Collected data
+ + +
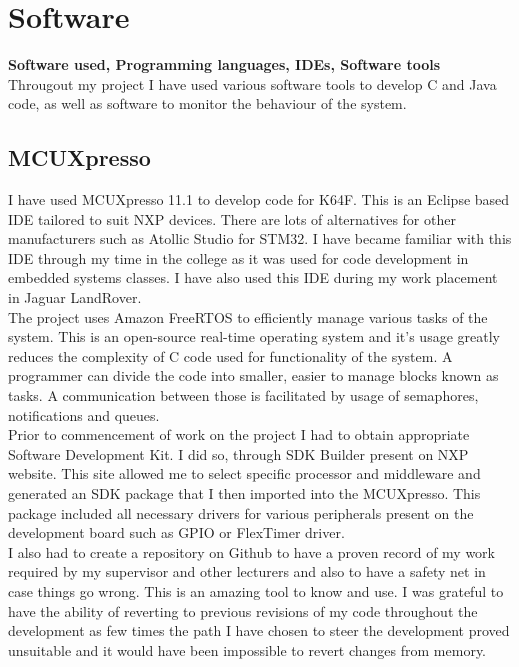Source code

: \documentclass[12pt,a4paper]{article}
\begin{document}
	\section{Software}
	{\bfseries Software used, Programming languages, IDEs, Software tools}\\
	Througout my project I have used various software tools to develop C and Java code, as well as
	software to monitor the behaviour of the system.
	
		\subsection{MCUXpresso}
		
		
		I have used MCUXpresso 11.1 to develop code for K64F. This is an Eclipse based IDE tailored to suit NXP devices. There are lots of alternatives for other manufacturers such as Atollic Studio for STM32. I have became familiar with this IDE through my time in the college as it 
		was used for code development in embedded systems classes. I have also used this IDE during my work placement in Jaguar LandRover.\\
		
		The project uses Amazon FreeRTOS to efficiently manage various tasks of the system. This is an open-source real-time operating system and it's usage greatly reduces the complexity of  C code used for functionality of the system. A programmer can divide the code into smaller, easier to manage blocks known as tasks. A communication between those is facilitated by usage of semaphores, notifications and queues.\\
		
		Prior to commencement of work on the project I had to obtain appropriate Software
		Development Kit. I did so, through SDK Builder present on NXP website. This site allowed 
		me to select specific processor and middleware and generated an SDK package that I then 
		imported into the MCUXpresso. This package included all necessary drivers for various 
		peripherals present on the development board such as GPIO or FlexTimer driver.\\
		
		I also had to create a repository on Github to have a proven record of my work required 
		by my supervisor and other lecturers and also to have a safety net in case things go 
		wrong. This is an amazing tool to know and use. I was grateful to have the ability of 
		reverting to previous revisions of my code throughout the development as few times the  
		path I have chosen to steer the development proved unsuitable and it would have been  
		impossible to revert changes from memory.
		\newpage
	
\end{document}
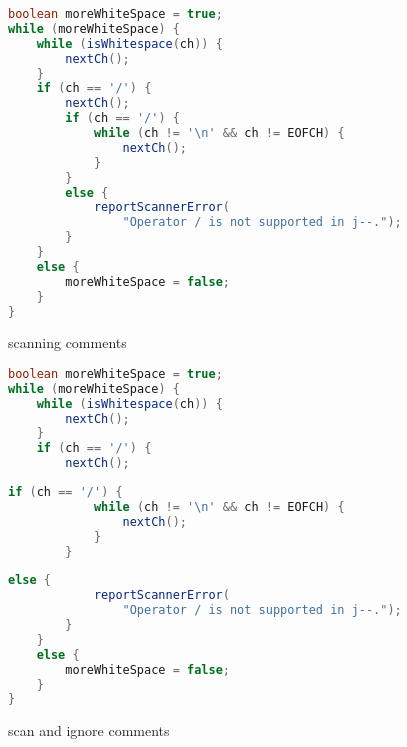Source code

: \documentclass[8pt,a4paper,compress]{beamer}
\begin{document}
\begin{frame}[fragile]
\pause

\begin{overprint}
\begin{tcolorbox}[enhanced,drop shadow southwest,sharp corners,size=fbox,colback=white,fontlower=\small\ttfamily,collower=silver900]

\begin{lstlisting}[language=Java,style=focusin]
boolean moreWhiteSpace = true;
while (moreWhiteSpace) {
    while (isWhitespace(ch)) {
        nextCh();
    }
    if (ch == '/') {
        nextCh();
        if (ch == '/') { 
            while (ch != '\n' && ch != EOFCH) {
                nextCh();
            }
        }
        else {
            reportScannerError(
                "Operator / is not supported in j--.");
        }
    }
    else {
        moreWhiteSpace = false;
    }
}
\end{lstlisting}

\tcblower
\begin{minipage}[t][.25cm][t]{\textwidth}
scanning comments
\end{minipage}
\end{tcolorbox}

\begin{tcolorbox}[enhanced,drop shadow southwest,sharp corners,size=fbox,colback=white,fontlower=\small\ttfamily,collower=silver900]

\begin{lstlisting}[language=Java,style=focusout]
boolean moreWhiteSpace = true;
while (moreWhiteSpace) {
    while (isWhitespace(ch)) {
        nextCh();
    }
    if (ch == '/') {
        nextCh();
\end{lstlisting}
\begin{lstlisting}[language=Java,style=focusin,backgroundcolor=\color{lime100}]
        if (ch == '/') { 
            while (ch != '\n' && ch != EOFCH) {
                nextCh();
            }
        }
\end{lstlisting}
\begin{lstlisting}[language=Java,style=focusout]
        else {
            reportScannerError(
                "Operator / is not supported in j--.");
        }
    }
    else {
        moreWhiteSpace = false;
    }
}
\end{lstlisting}

\tcblower
\begin{minipage}[t][.25cm][t]{\textwidth}
scan and ignore comments
\end{minipage}
\end{tcolorbox}


\end{overprint}
\end{frame}
\end{document}

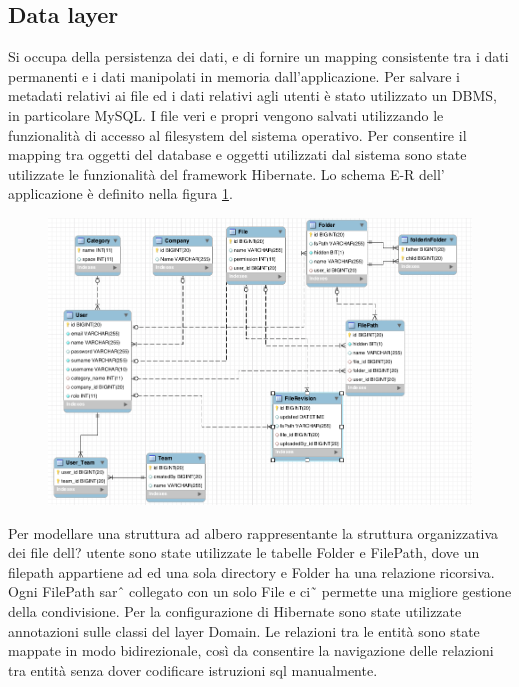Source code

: \subsection{Data layer}

Si occupa della persistenza dei dati, e di fornire un mapping
consistente tra i dati permanenti e i dati manipolati in memoria
dall'applicazione. Per salvare i metadati relativi ai file ed i dati
relativi agli utenti è stato utilizzato un DBMS, in particolare
MySQL. I file veri e propri vengono salvati utilizzando le
funzionalità di accesso al filesystem del sistema operativo. Per
consentire il mapping tra oggetti del database e oggetti utilizzati
dal sistema sono state utilizzate le funzionalità del framework
Hibernate.
Lo schema E-R dell' applicazione è definito nella
figura \ref{ER}. 

\begin{figure}
  \includegraphics[scale=0.4]{er}
  \caption{}
  \label{ER}
\end{figure}

Per modellare una struttura ad albero rappresentante la struttura
organizzativa dei file dell? utente sono state utilizzate le tabelle
Folder e FilePath, dove un filepath appartiene ad ed una sola
directory e Folder ha una relazione ricorsiva. Ogni FilePath sarˆ
collegato con un solo File e ci˜ permette una migliore gestione della
condivisione. Per la configurazione di Hibernate sono state utilizzate
annotazioni sulle classi del layer Domain.  Le relazioni tra le entità
sono state mappate in modo bidirezionale, così da consentire la
navigazione delle relazioni tra entità senza dover codificare
istruzioni sql manualmente. 

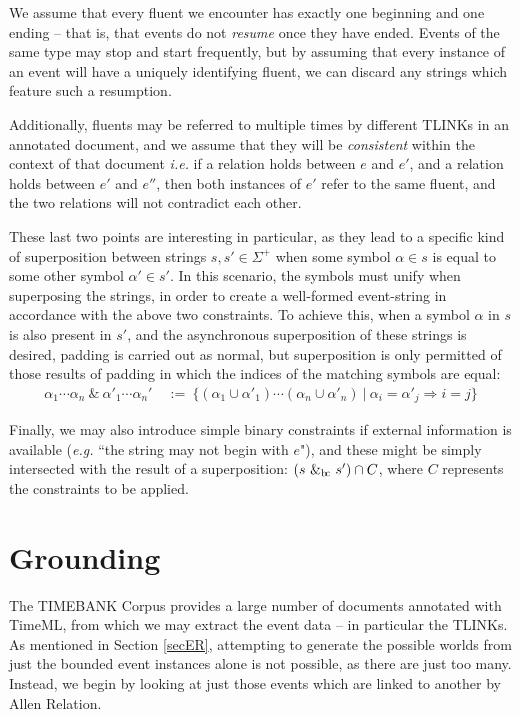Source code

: \documentclass[a4paper,11pt]{article}
\newcommand{\bc}{{\rm b\!c}}
\begin{document}
We assume that every fluent we encounter has exactly one beginning and one 
ending -- that is, that events do not \textit{resume} once they have ended. 
Events of the same type may stop and start frequently, but by assuming that 
every instance of an event will have a uniquely identifying fluent, we can 
discard any strings which feature such a resumption.

Additionally, fluents 
may be referred to multiple times by different TLINKs in an annotated document, 
and we assume that they will be \textit{consistent} within the context of that 
document \textit{i.e.} if a relation holds between $e$ and $e'$, and a relation 
holds between $e'$ and $e''$, then both instances of $e'$ refer to the same 
fluent, and the two relations will not contradict each other.

These last two points are interesting in particular, as they lead to a specific 
kind of superposition between strings $s, s' \in \Sigma^+$ when some 
symbol $\alpha \in s$ is equal to some other symbol $\alpha' \in s'$. In this 
scenario, the symbols must unify when superposing the strings, in order to 
create a well-formed event-string in accordance with the above two constraints. 
To achieve this, when a symbol $\alpha$ in $s$ is also present in $s'$, and the 
asynchronous superposition of these strings is desired, padding is carried out 
as normal, but superposition is only permitted of those results of padding 
in which the indices of the matching symbols are equal:
\begin{align*}
\alpha_1\cdots\alpha_n \ \&\ 
\alpha'_1\cdots\alpha_n' & \ :=\
\{(\alpha_1\cup\alpha'_1)\cdots(\alpha_n\cup\alpha'_n) ~|~ \alpha_i = \alpha'_j 
\Rightarrow i = j\}
\end{align*}

Finally, we may also introduce simple binary constraints if external 
information is 
available (\textit{e.g.} ``the string may not begin with $e$"), and these might 
be 
simply intersected with the result of a superposition: $(s\ \&_{\bc} \ s') \cap 
C$, where $C$ represents the constraints to be applied.

\section{Grounding}
The TIMEBANK Corpus \citep{pustejovsky2003timebank} provides a large number of 
documents annotated with TimeML, from which we may extract the event data -- in 
particular the TLINKs. As mentioned in Section \ref{secER}, attempting to 
generate the possible worlds from just the bounded event instances alone is not 
possible, as there are just too many. Instead, we begin by looking at just 
those events which are linked to another by Allen Relation.
\end{document}
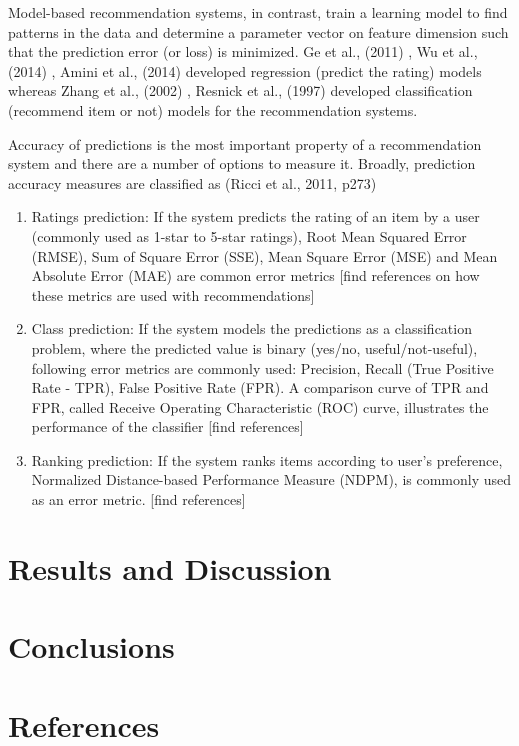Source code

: \documentclass[12pt]{article}
\begin{document}
Model-based recommendation systems, in contrast, train a learning model to find patterns in the data and determine a parameter vector on feature dimension such that the prediction error (or loss) is minimized. Ge et al., (2011) \cite{ge}, Wu et al., (2014) \cite{wu}, Amini et al., (2014) \cite{amini} developed regression (predict the rating) models whereas Zhang et al., (2002) \cite{zhang-iyengar}, Resnick et al., (1997) \cite{resnick} developed classification (recommend item or not) models for the recommendation systems.

Accuracy of predictions is the most important property of a recommendation system and there are a number of options to measure it. Broadly, prediction accuracy measures are classified as (Ricci et al., 2011, p273) \cite{ricci}

\begin{enumerate}
	\item Ratings prediction: If the system predicts the rating of an item by a user (commonly used as 1-star to 5-star ratings), Root Mean Squared Error (RMSE), Sum of Square Error (SSE), Mean Square Error (MSE) and Mean Absolute Error (MAE) are common error metrics [find references on how these metrics are used with recommendations]
	\item Class prediction: If the system models the predictions as a classification problem, where the predicted value is binary (yes/no, useful/not-useful), following error metrics are commonly used: Precision, Recall (True Positive Rate - TPR), False Positive Rate (FPR). A comparison curve of TPR and FPR, called Receive Operating Characteristic (ROC) curve, illustrates the performance of the classifier [find references]
	\item Ranking prediction: If the system ranks items according to user's preference, Normalized Distance-based Performance Measure (NDPM), is commonly used as an error metric. [find references]
\end{enumerate}

\newpage\section{Results and Discussion}

\newpage\section{Conclusions}

\newpage\section{References}
\end{document}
+ + +
Write down, word for word, the lines above from the one containing "We assume that every" through the one containing "and a relation", both ends included.

We assume that every fluent we encounter has exactly one beginning and one 
ending -- that is, that events do not \textit{resume} once they have ended. 
Events of the same type may stop and start frequently, but by assuming that 
every instance of an event will have a uniquely identifying fluent, we can 
discard any strings which feature such a resumption.

Additionally, fluents 
may be referred to multiple times by different TLINKs in an annotated document, 
and we assume that they will be \textit{consistent} within the context of that 
document \textit{i.e.} if a relation holds between $e$ and $e'$, and a relation 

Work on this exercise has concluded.